Let $X$,$Y$ be real valued random variables. Assume that for all $i,j\in\mathbb{N}$ we know $\mathbb{E}(X^iY^j)$. Is there a way to express $\mathbb{E}(X\,1\{Y>0\})$ in terms of these joint moments? ($1\{\cdot\}$ is the indicator function)
Is there any assumption about the distribution of X and Y that can simplify this problem?
EDIT: Assume also that $\mathbb{N}$ includes point zero.
EDIT (2nd): So, I have a half idea which helps me make some progress, but there are multiple points of [extreme?] difficulty which compromise the whole thing.
Take the Heaviside function $H(x)$, where
$H(x)=\frac{d}{dx}\max(x,1)=\textbf{1}[x\geq 1]$
Therefore:
$\mathbb{E}[XH(Y)]=\mathbb{E}[\frac{d}{dY}\max(XY,X)]=\mathbb{E}[\frac{d}{dY}\min(-XY,-X)]$ (1)

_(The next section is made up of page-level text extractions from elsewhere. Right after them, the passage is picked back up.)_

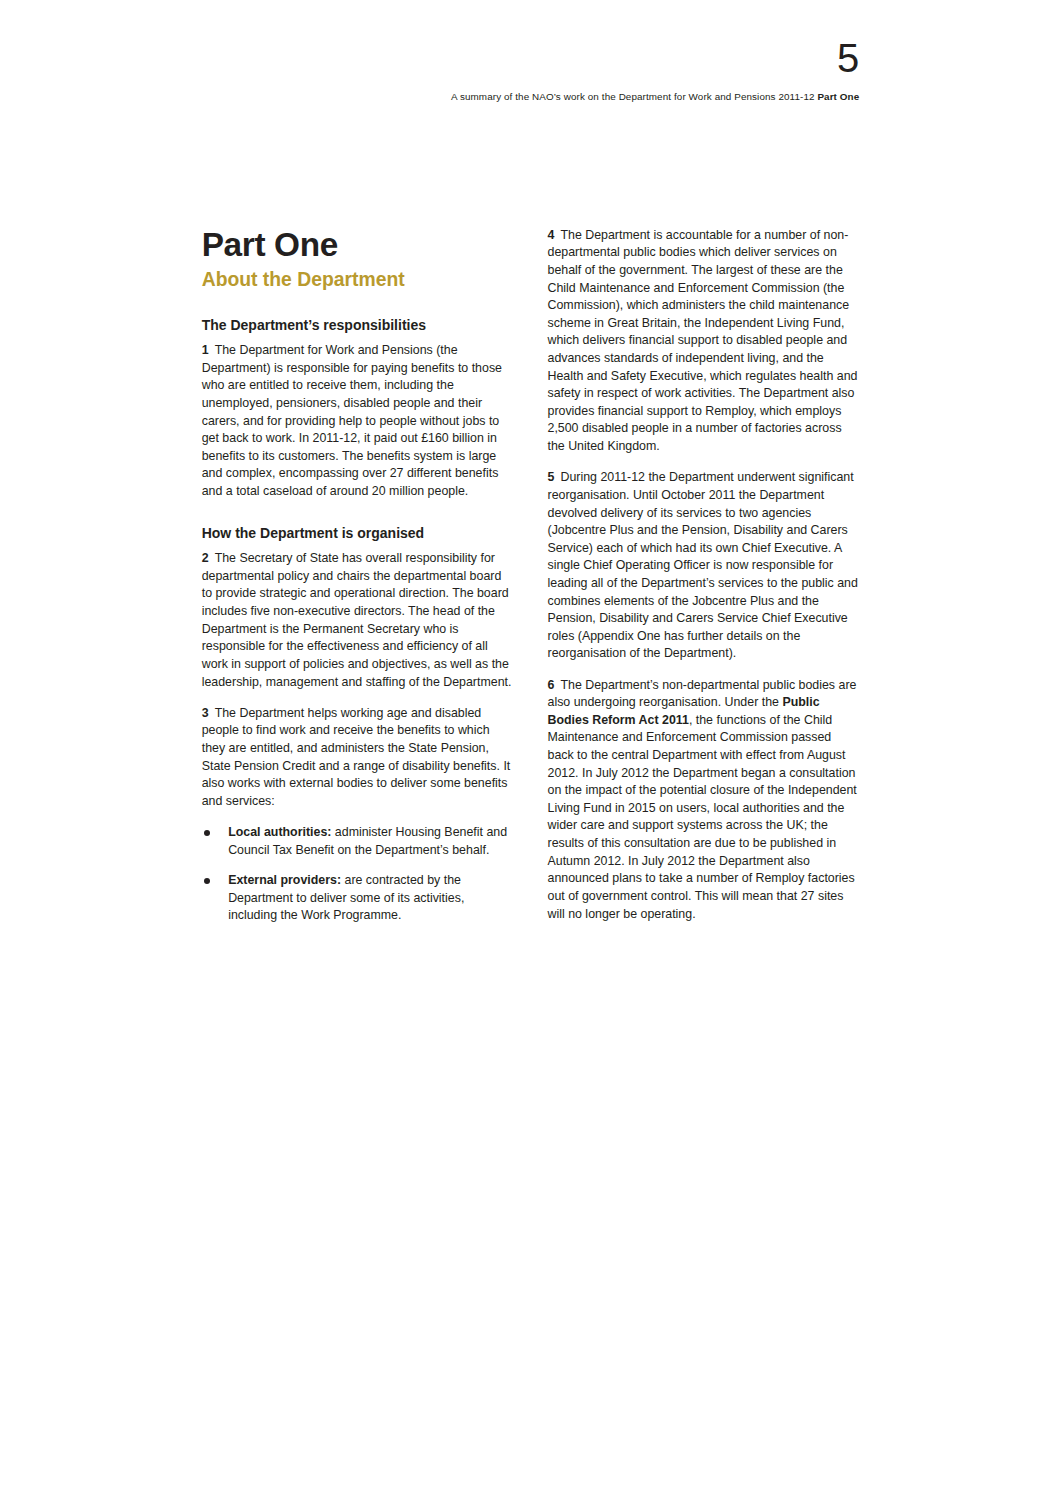5
A summary of the NAO’s work on the Department for Work and Pensions 2011-12 Part One
Part One
About the Department
The Department’s responsibilities
1 The Department for Work and Pensions (the Department) is responsible for paying benefits to those who are entitled to receive them, including the unemployed, pensioners, disabled people and their carers, and for providing help to people without jobs to get back to work. In 2011-12, it paid out £160 billion in benefits to its customers. The benefits system is large and complex, encompassing over 27 different benefits and a total caseload of around 20 million people.
How the Department is organised
2 The Secretary of State has overall responsibility for departmental policy and chairs the departmental board to provide strategic and operational direction. The board includes five non-executive directors. The head of the Department is the Permanent Secretary who is responsible for the effectiveness and efficiency of all work in support of policies and objectives, as well as the leadership, management and staffing of the Department.
3 The Department helps working age and disabled people to find work and receive the benefits to which they are entitled, and administers the State Pension, State Pension Credit and a range of disability benefits. It also works with external bodies to deliver some benefits and services:
Local authorities: administer Housing Benefit and Council Tax Benefit on the Department’s behalf.
External providers: are contracted by the Department to deliver some of its activities, including the Work Programme.
4 The Department is accountable for a number of non-departmental public bodies which deliver services on behalf of the government. The largest of these are the Child Maintenance and Enforcement Commission (the Commission), which administers the child maintenance scheme in Great Britain, the Independent Living Fund, which delivers financial support to disabled people and advances standards of independent living, and the Health and Safety Executive, which regulates health and safety in respect of work activities. The Department also provides financial support to Remploy, which employs 2,500 disabled people in a number of factories across the United Kingdom.
5 During 2011-12 the Department underwent significant reorganisation. Until October 2011 the Department devolved delivery of its services to two agencies (Jobcentre Plus and the Pension, Disability and Carers Service) each of which had its own Chief Executive. A single Chief Operating Officer is now responsible for leading all of the Department’s services to the public and combines elements of the Jobcentre Plus and the Pension, Disability and Carers Service Chief Executive roles (Appendix One has further details on the reorganisation of the Department).
6 The Department’s non-departmental public bodies are also undergoing reorganisation. Under the Public Bodies Reform Act 2011, the functions of the Child Maintenance and Enforcement Commission passed back to the central Department with effect from August 2012. In July 2012 the Department began a consultation on the impact of the potential closure of the Independent Living Fund in 2015 on users, local authorities and the wider care and support systems across the UK; the results of this consultation are due to be published in Autumn 2012. In July 2012 the Department also announced plans to take a number of Remploy factories out of government control. This will mean that 27 sites will no longer be operating.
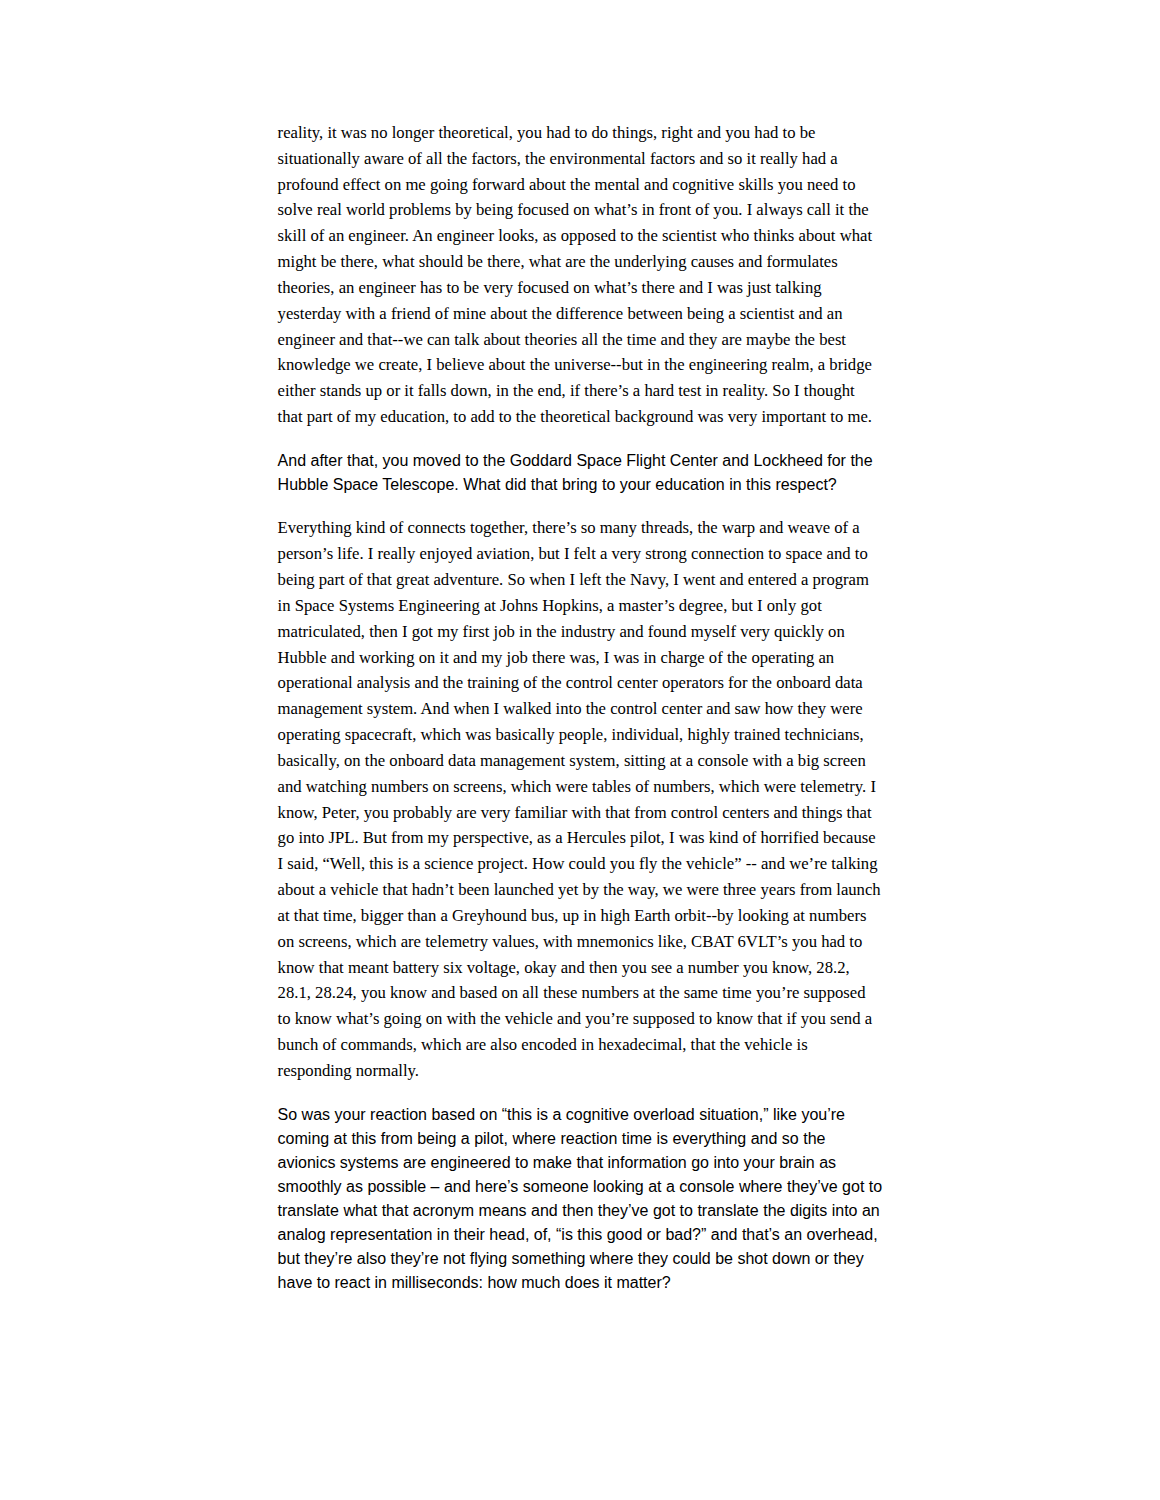reality, it was no longer theoretical, you had to do things, right and you had to be situationally aware of all the factors, the environmental factors and so it really had a profound effect on me going forward about the mental and cognitive skills you need to solve real world problems by being focused on what’s in front of you. I always call it the skill of an engineer. An engineer looks, as opposed to the scientist who thinks about what might be there, what should be there, what are the underlying causes and formulates theories, an engineer has to be very focused on what’s there and I was just talking yesterday with a friend of mine about the difference between being a scientist and an engineer and that--we can talk about theories all the time and they are maybe the best knowledge we create, I believe about the universe--but in the engineering realm, a bridge either stands up or it falls down, in the end, if there’s a hard test in reality. So I thought that part of my education, to add to the theoretical background was very important to me.
And after that, you moved to the Goddard Space Flight Center and Lockheed for the Hubble Space Telescope. What did that bring to your education in this respect?
Everything kind of connects together, there’s so many threads, the warp and weave of a person’s life. I really enjoyed aviation, but I felt a very strong connection to space and to being part of that great adventure. So when I left the Navy, I went and entered a program in Space Systems Engineering at Johns Hopkins, a master’s degree, but I only got matriculated, then I got my first job in the industry and found myself very quickly on Hubble and working on it and my job there was, I was in charge of the operating an operational analysis and the training of the control center operators for the onboard data management system. And when I walked into the control center and saw how they were operating spacecraft, which was basically people, individual, highly trained technicians, basically, on the onboard data management system, sitting at a console with a big screen and watching numbers on screens, which were tables of numbers, which were telemetry. I know, Peter, you probably are very familiar with that from control centers and things that go into JPL. But from my perspective, as a Hercules pilot, I was kind of horrified because I said, “Well, this is a science project. How could you fly the vehicle” -- and we’re talking about a vehicle that hadn’t been launched yet by the way, we were three years from launch at that time, bigger than a Greyhound bus, up in high Earth orbit--by looking at numbers on screens, which are telemetry values, with mnemonics like, CBAT 6VLT’s you had to know that meant battery six voltage, okay and then you see a number you know, 28.2, 28.1, 28.24, you know and based on all these numbers at the same time you’re supposed to know what’s going on with the vehicle and you’re supposed to know that if you send a bunch of commands, which are also encoded in hexadecimal, that the vehicle is responding normally.
So was your reaction based on “this is a cognitive overload situation,” like you’re coming at this from being a pilot, where reaction time is everything and so the avionics systems are engineered to make that information go into your brain as smoothly as possible – and here’s someone looking at a console where they’ve got to translate what that acronym means and then they’ve got to translate the digits into an analog representation in their head, of, “is this good or bad?” and that’s an overhead, but they’re also they’re not flying something where they could be shot down or they have to react in milliseconds: how much does it matter?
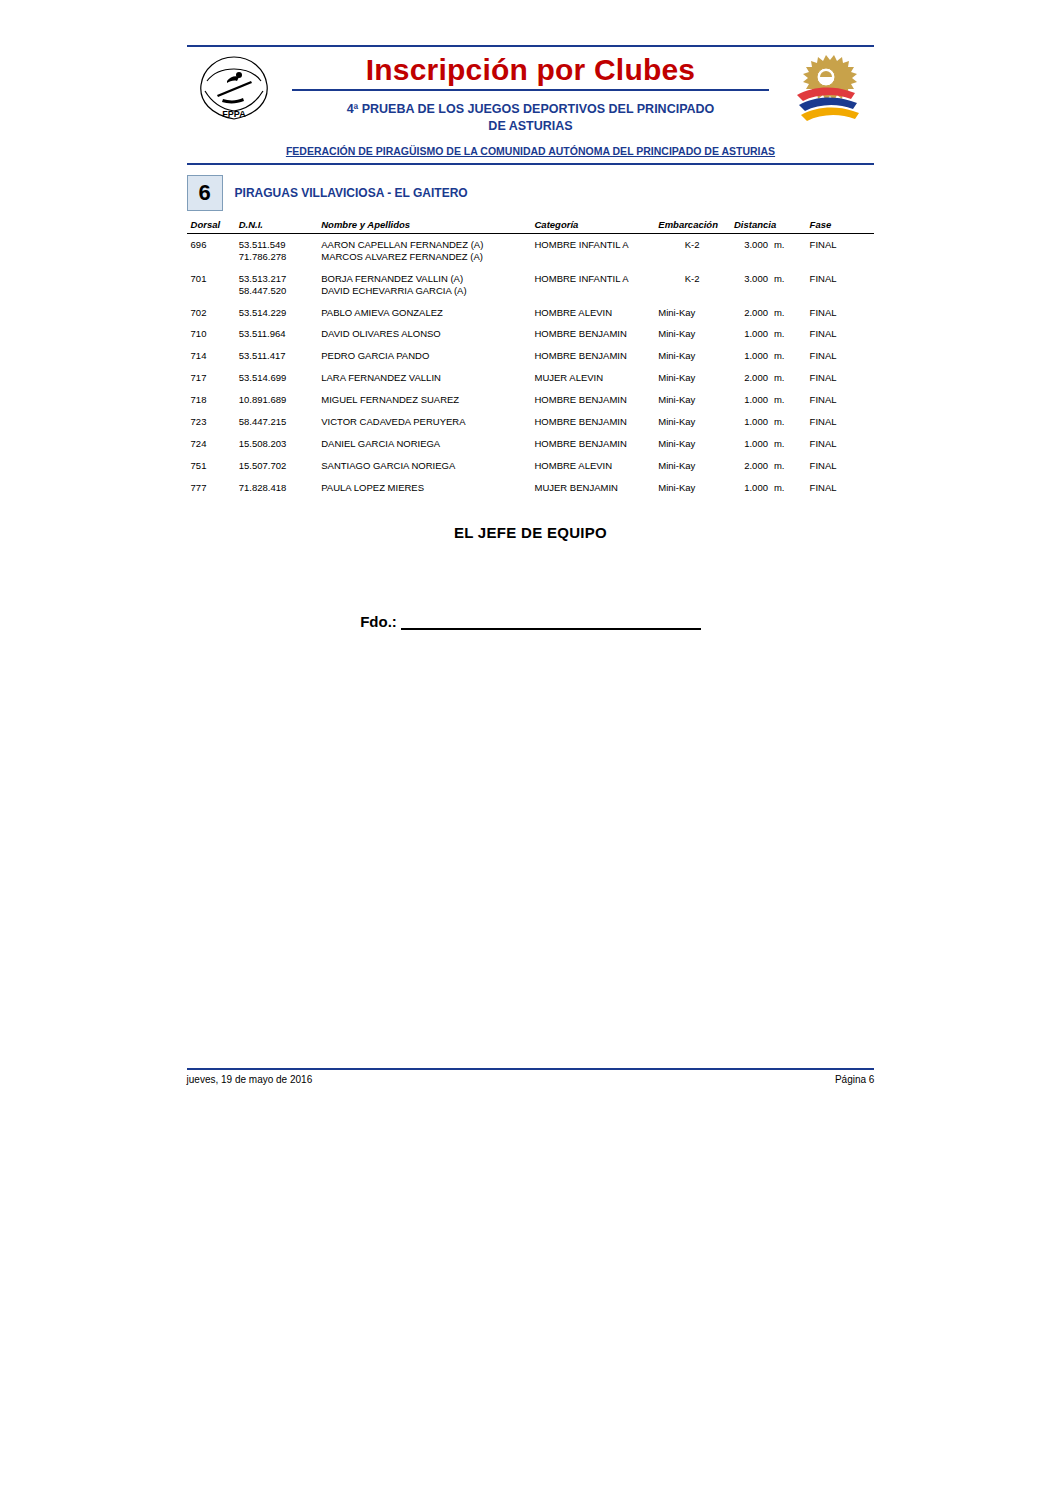FPPA
Inscripción por Clubes
4ª PRUEBA DE LOS JUEGOS DEPORTIVOS DEL PRINCIPADO
DE ASTURIAS
FEDERACIÓN DE PIRAGÜISMO DE LA COMUNIDAD AUTÓNOMA DEL PRINCIPADO DE ASTURIAS
6
PIRAGUAS VILLAVICIOSA - EL GAITERO
| Dorsal | D.N.I. | Nombre y Apellidos | Categoría | Embarcación | Distancia | Fase |
| --- | --- | --- | --- | --- | --- | --- |
| 696 | 53.511.549 71.786.278 | AARON CAPELLAN FERNANDEZ (A) MARCOS ALVAREZ FERNANDEZ (A) | HOMBRE INFANTIL A | K-2 | 3.000 m. | FINAL |
| 701 | 53.513.217 58.447.520 | BORJA FERNANDEZ VALLIN (A) DAVID ECHEVARRIA GARCIA (A) | HOMBRE INFANTIL A | K-2 | 3.000 m. | FINAL |
| 702 | 53.514.229 | PABLO AMIEVA GONZALEZ | HOMBRE ALEVIN | Mini-Kay | 2.000 m. | FINAL |
| 710 | 53.511.964 | DAVID OLIVARES ALONSO | HOMBRE BENJAMIN | Mini-Kay | 1.000 m. | FINAL |
| 714 | 53.511.417 | PEDRO GARCIA PANDO | HOMBRE BENJAMIN | Mini-Kay | 1.000 m. | FINAL |
| 717 | 53.514.699 | LARA FERNANDEZ VALLIN | MUJER ALEVIN | Mini-Kay | 2.000 m. | FINAL |
| 718 | 10.891.689 | MIGUEL FERNANDEZ SUAREZ | HOMBRE BENJAMIN | Mini-Kay | 1.000 m. | FINAL |
| 723 | 58.447.215 | VICTOR CADAVEDA PERUYERA | HOMBRE BENJAMIN | Mini-Kay | 1.000 m. | FINAL |
| 724 | 15.508.203 | DANIEL GARCIA NORIEGA | HOMBRE BENJAMIN | Mini-Kay | 1.000 m. | FINAL |
| 751 | 15.507.702 | SANTIAGO GARCIA NORIEGA | HOMBRE ALEVIN | Mini-Kay | 2.000 m. | FINAL |
| 777 | 71.828.418 | PAULA LOPEZ MIERES | MUJER BENJAMIN | Mini-Kay | 1.000 m. | FINAL |
EL JEFE DE EQUIPO
Fdo.:
jueves, 19 de mayo de 2016
Página 6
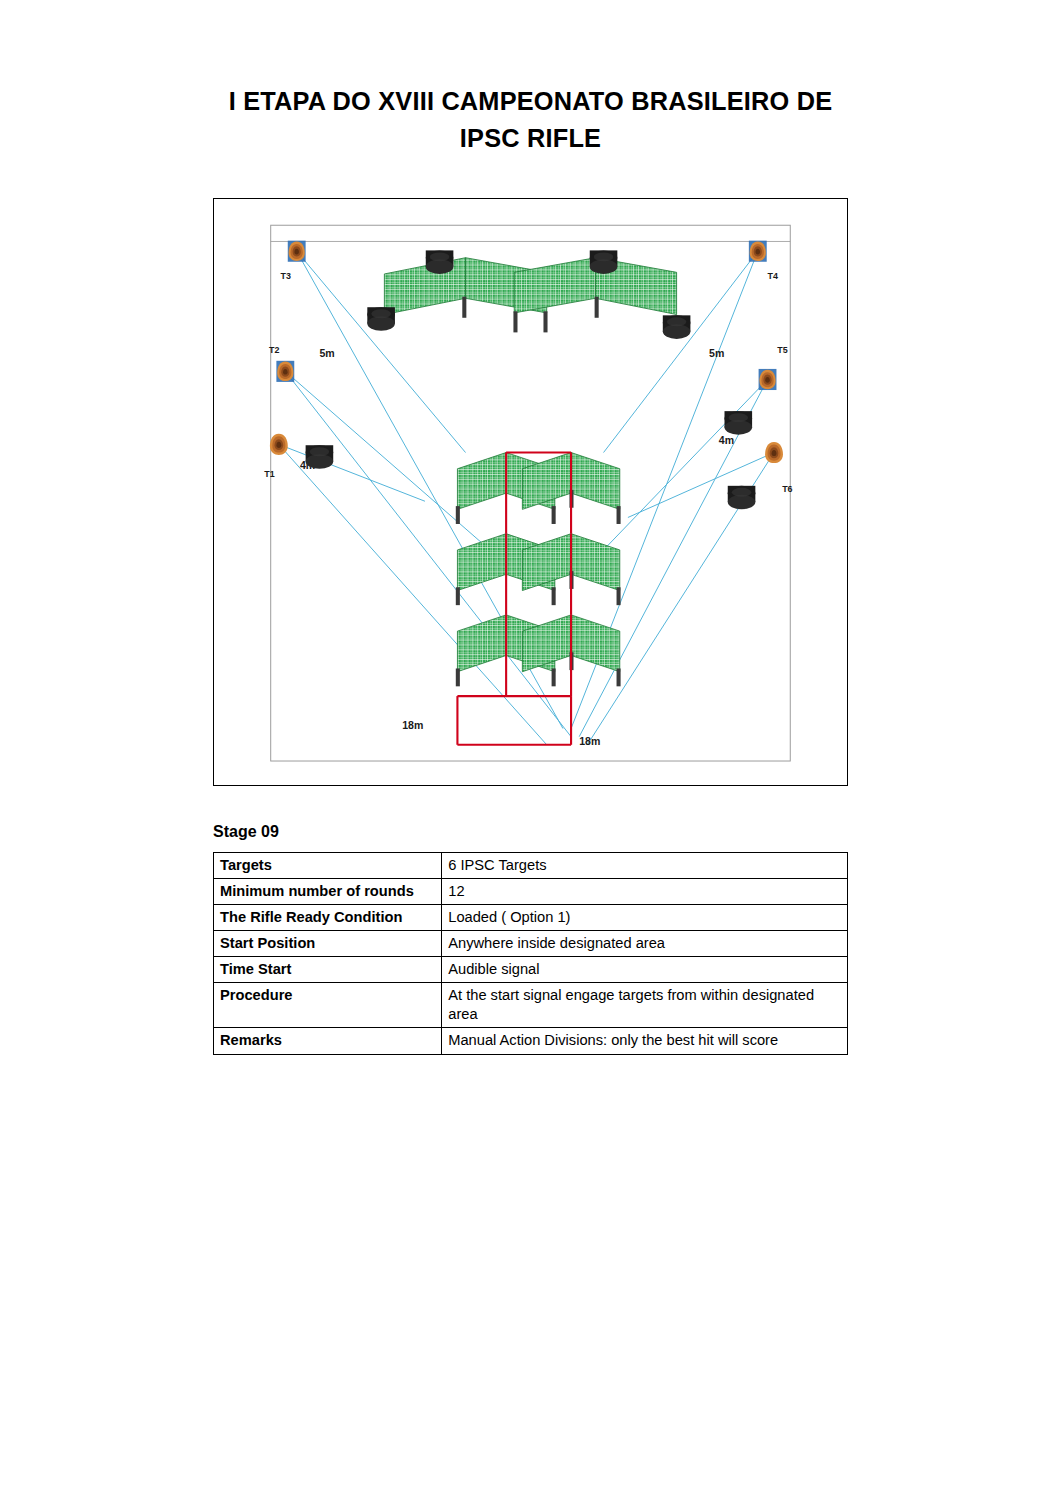I ETAPA DO XVIII CAMPEONATO BRASILEIRO DE
IPSC RIFLE
T3 T4 T2 5m T5 5m T1 4m T6 4m 18m 18m
Stage 09
| Targets | 6 IPSC Targets |
| Minimum number of rounds | 12 |
| The Rifle Ready Condition | Loaded ( Option 1) |
| Start Position | Anywhere inside designated area |
| Time Start | Audible signal |
| Procedure | At the start signal engage targets from within designated area |
| Remarks | Manual Action Divisions: only the best hit will score |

Now, if we assume $X$ and $XY$ are bivariate normal, we have [1]:
$\mathbb{E}[\min(-XY,-X)]=\theta\,\phi\left(\frac{\mathbb{E}[XY]-\mathbb{E}[X]}{\theta}\right)-\mathbb{E}[XY]\Phi\left(\frac{\mathbb{E}[XY]-\mathbb{E}[X]}{\theta}\right)-\mathbb{E}[X]\Phi\left(\frac{\mathbb{E}[X]-\mathbb{E}[XY]}{\theta}\right)$ (2)
where
$\theta = \sqrt{Var[X]-2Cov[X,XY]+Var[XY]}.$
Even with the above assumption, this is far from complete. I fail to be able to connect formula (1) and (2), since I cannot apply the Leibniz rule on a derivative involving a random variable.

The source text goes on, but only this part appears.